Isabelle Vento (’12) stands at an island in the open-concept kitchen kneading dough for her pastries. She’s preparing food for the endless stream of customers who continue to walk into the restaurant despite the mid-morning hour.
Even in the middle of the week, Heritage Bakery & Cafe buzzes with activity.
A group of older women chat among themselves at a four-top, while townies and students sip on coffee and work on laptops on a few smaller tables. Although most of the tables are filled, the atmosphere is much calmer than the frenzy that descends upon the bakery on Saturday mornings.
With a single oven, Vento and her team work from closing time on Friday into the early morning to complete pastries and baked goods for the Saturday morning rush. Vento’s dedicated bakers help create the treats that gather hundreds of likes on the Heritage Bakery Instagram page every day. From green and pink macarons for a sorority reunion to wedding cakes topped with fresh foliage, each item is one-of-a-kind.
“Our case is different every day,” Vento said. “Because we don’t have any storage, we have to go to the store every morning. Seeing the different colors and ingredients kind of inspires us for what to bake for the day.”
After opening almost five years ago, Heritage has attracted a wide range of customers among families, tourists, students and locals. Vento and her employees make it their mission to get to know their customers on a personal level. As she sits at a table against the upholstered divider that separates the bakery from the visitor’s center, Vento notices and waves to everyone who walks through the door, often greeting them by name.
In fact, that’s how Darcy Williams (’18) became a full-time employee at Heritage. After frequenting the bakery as a student, Williams needed a job and a reason to stay in Harrisonburg, so she sent Vento an Instagram message and landed the position.
“It’s really a cool place to work because we’re so small,” Williams said. “We’re really a family more than co-workers.”
With a degree in studio art and no formal culinary training, Williams hasn’t only learned how to ice a cake, but she’s also learned the benefits of running a small business.
“Working here, I feel like I can see the people outside of work and they know who I am, and it just makes me feel a lot more connected to Harrisonburg, which I love,” Williams said.
Although the majority of Heritage’s customers aren’t JMU students, its downtown location makes it a quaint spot for students to get to know Harrisonburg and the community better.

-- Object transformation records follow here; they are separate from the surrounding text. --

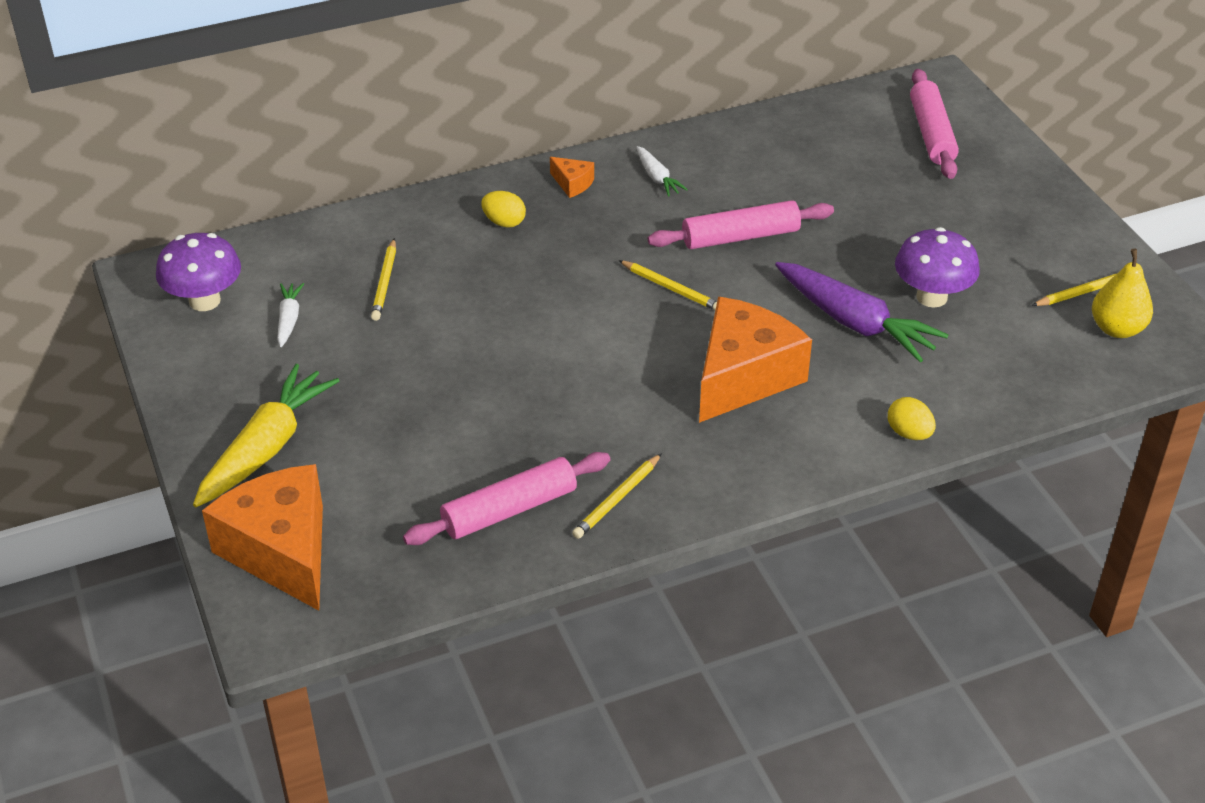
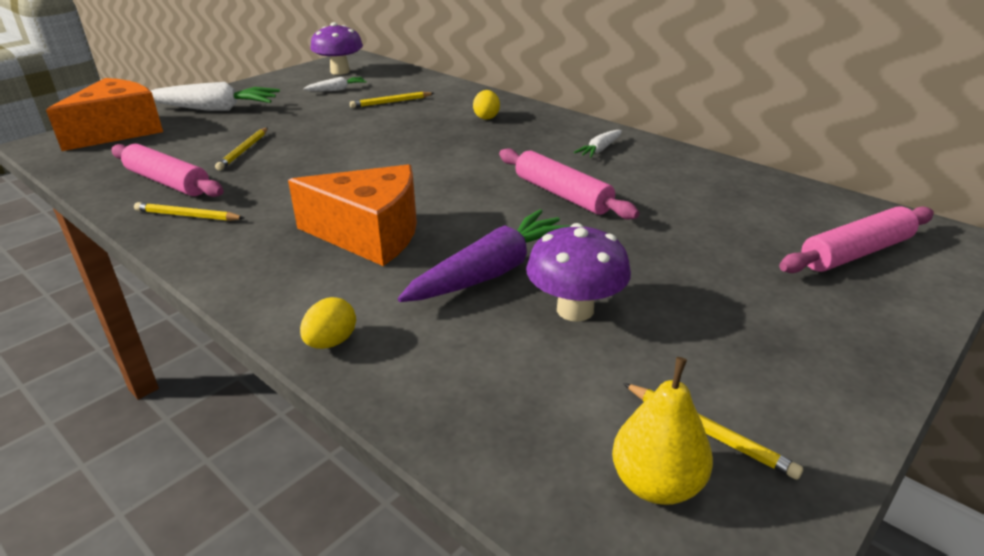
camera: 65 degrees right, 10 degrees down
(266, 448) = (214, 109): yellow carrot -> white carrot
(572, 184) = (555, 126): orange cheese -> none
(671, 288) = (464, 182): yellow pencil -> yellow pencil (244, 151)
(854, 322) = (491, 272): purple carrot -> purple carrot turned 150 degrees counterclockwise

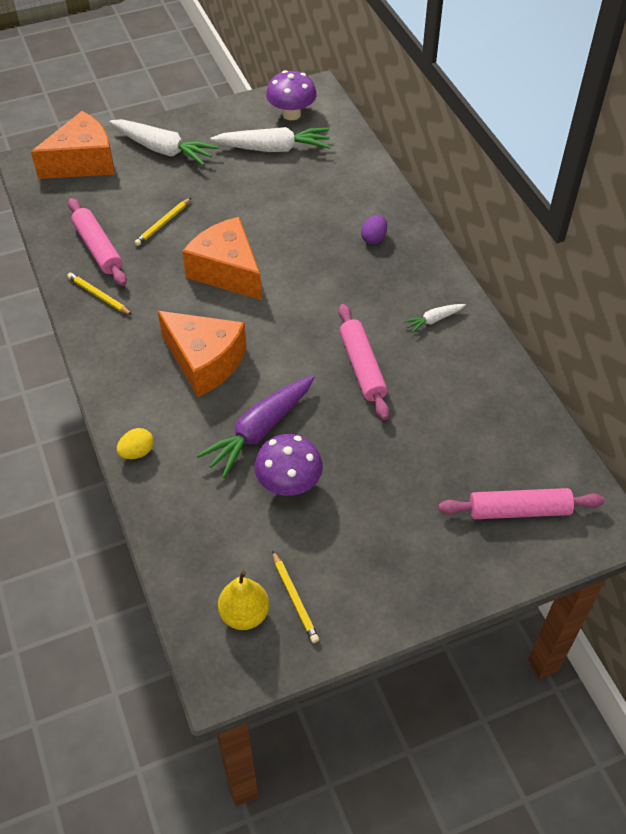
camera: 25 degrees right, 20 degrees up
(336, 90) = (273, 148): white carrot -> white carrot, size x2.04
(345, 165) = (227, 271): none -> orange cheese
(391, 102) = (308, 186): yellow pencil -> none
(486, 117) = (373, 238): yellow egg -> purple egg
(491, 272) = (260, 430): purple carrot -> purple carrot turned 150 degrees clockwise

Sara Avery, a senior computer science major, and her friend Abby Wallen, a junior public policy and administration major, come to Heritage about two to three times during the semester. As a part of Intervarsity, they know many people who meet at the cafe for small group discussions, but they both agreed the bakery is most popular with students who live downtown.
“I just like the aesthetic, honestly, and the coffee is really good, and the macaroons,” Wallen said as she and Avery chatted over breakfast and coffee. Vento said she believes the atmosphere is inspired by her French background but also the need to maintain small town, homey vibes.
Macaroons are just one of the specialty items Heritage offers. Its menu often features seasonal sandwich and soup specials as well as daily pastry creations like breads, cupcakes and cookies.
“When we first opened, we only had pastries, but, I guess, your customers will kind of let you know what they want,” Vento said. “So, we started adding breakfast and lunch, and then people started ordering cakes and all that good stuff.”
Opening a bakery was a dream of Vento’s. With almost half a decade under her belt, the mother-daughter-owned business has flourished in downtown Harrisonburg.
“I know people want us to expand,” Vento said. “But, it loses its magic touch when you do that.”
Over the years, Heritage has partnered with and supported other local businesses like the Friendly City Co-Op and Soil Cycles, a compost program. Vento also believes there’s no competition between Heritage and the other bakeries and cafes in town.
“Everyone’s like, ‘There’s already bakeries,’ and it’s like, ‘Well, we all can shine in our own way,’” Vento said. “I love that about this town.”